President Reagan, in last week's radio address, said the government has done everything it can for the farmer. It is now time for others to pitch in and do more, "from officials at the state level to banks, private groups and individuals in the community."
I wasn't quite sure what I, as an individual, could do to help the farmer, so I drove out to Culpeper, Va.
"Hi, Farmer Brown. President Reagan told me I should pitch in and help you. What exactly can I do?"
"You can buy my farm."
"I don't know much about farming."
"Shucks, there's nothing to it. All you have to do is get up at 5, milk the cows, feed the hogs and see how many chickens died in the night from the frost. Any fool can do that."
"When do you get to play golf or tennis?"
"After you till the soil, plant your seed, spread fertilizer, spray for bugs and dig furrows for irrigation."
"Don't you ever get into town?"
"Sure. You get to go once, maybe twice a week, to meet with your banker and explain to him why you can't meet the payments on your loan."
"Dave Stockman says the reason you farmers owe so much money to the banks is you keep speculating in land and buying new equipment to make windfall profits at the expense of the American taxpayer."
"Dave's a good old boy, but he knows as much about farming as he does about drawing up a balanced budget."
"It wasn't just Stockman. President Reagan said the same thing. The reason you're in so much trouble is you bet on inflation and you were wrong. Didn't you hear him Saturday morning?"
"I meant to. But since it was the weekend I decided to relax and dig fence holes, repair the barn, cut down timber, wash my horse and sit up with a sick calf. I'll let you have the farm real cheap."
"How much money can I make?"
"You can make a bundle--provided the bugs don't get your corn, the sub-zero temperatures don't freeze your tomatoes, your cows don't get pneumonia, the dollar gets weaker and the Russians are starving to death."
"You don't make it sound like much fun."
"It's a lot of fun, if you're a gambler.
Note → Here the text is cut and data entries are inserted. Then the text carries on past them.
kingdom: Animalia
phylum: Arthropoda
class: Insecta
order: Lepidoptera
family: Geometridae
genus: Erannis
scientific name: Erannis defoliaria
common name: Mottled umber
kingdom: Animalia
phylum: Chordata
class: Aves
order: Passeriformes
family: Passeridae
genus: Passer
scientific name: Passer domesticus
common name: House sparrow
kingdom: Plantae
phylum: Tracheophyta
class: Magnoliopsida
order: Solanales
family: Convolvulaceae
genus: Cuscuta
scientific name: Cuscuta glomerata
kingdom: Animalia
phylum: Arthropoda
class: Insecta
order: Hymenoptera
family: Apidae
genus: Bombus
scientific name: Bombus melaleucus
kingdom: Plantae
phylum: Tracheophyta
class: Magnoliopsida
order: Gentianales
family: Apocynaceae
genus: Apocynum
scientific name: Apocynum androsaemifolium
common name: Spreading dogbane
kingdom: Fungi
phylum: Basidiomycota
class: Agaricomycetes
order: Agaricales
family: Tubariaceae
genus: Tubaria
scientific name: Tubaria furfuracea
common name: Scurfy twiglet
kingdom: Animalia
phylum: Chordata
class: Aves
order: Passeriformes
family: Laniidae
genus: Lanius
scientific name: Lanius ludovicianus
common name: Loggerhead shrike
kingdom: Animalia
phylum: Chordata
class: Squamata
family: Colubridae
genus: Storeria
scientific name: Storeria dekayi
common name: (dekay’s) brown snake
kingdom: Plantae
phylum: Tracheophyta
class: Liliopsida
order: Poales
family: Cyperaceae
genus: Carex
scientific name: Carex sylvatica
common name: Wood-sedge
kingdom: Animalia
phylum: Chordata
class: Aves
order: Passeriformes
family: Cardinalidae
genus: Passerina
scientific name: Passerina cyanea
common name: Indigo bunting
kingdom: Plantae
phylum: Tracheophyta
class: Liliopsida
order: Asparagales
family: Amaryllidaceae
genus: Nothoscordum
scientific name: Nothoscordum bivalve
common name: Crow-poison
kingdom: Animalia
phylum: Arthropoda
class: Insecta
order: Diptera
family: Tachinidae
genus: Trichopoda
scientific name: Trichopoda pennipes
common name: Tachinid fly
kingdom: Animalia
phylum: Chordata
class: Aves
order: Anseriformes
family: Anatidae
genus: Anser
What other business offers you a chance to bet your house on the crap table once a year?"
"The people in Washington say the reason you farmers are living on the edge is that you're always producing too much food and the taxpayers are stuck with the bill."
"I can't quarrel with that. We're just dumb people who know how to grow things, but we don't know how to market them. The ideal situation for America is if we farmers didn't grow enough food and made everyone pay through the nose. Then instead of the taxpayer having to give us price supports we could charge him $15 for a pound of potatoes. I'm sure those smart fellows in Washington will be able to figure out a way of causing a food shortage in the country so we could get a fair price for our crops. You should buy my farm now while it's dirt cheap. Then when Washington works out a plan there will be so few farms left you can get $6 for a quart of raw milk on the open market."
"It sounds tempting. But I'm not sure I want to be a farmer. Even if you make a lot of money it doesn't sound like you have much time to enjoy it. Isn't there some other way I can help you?"
"Well, if you're going back to Washington you can take this corn cob with you and tell David Stockman to stick it in his ear."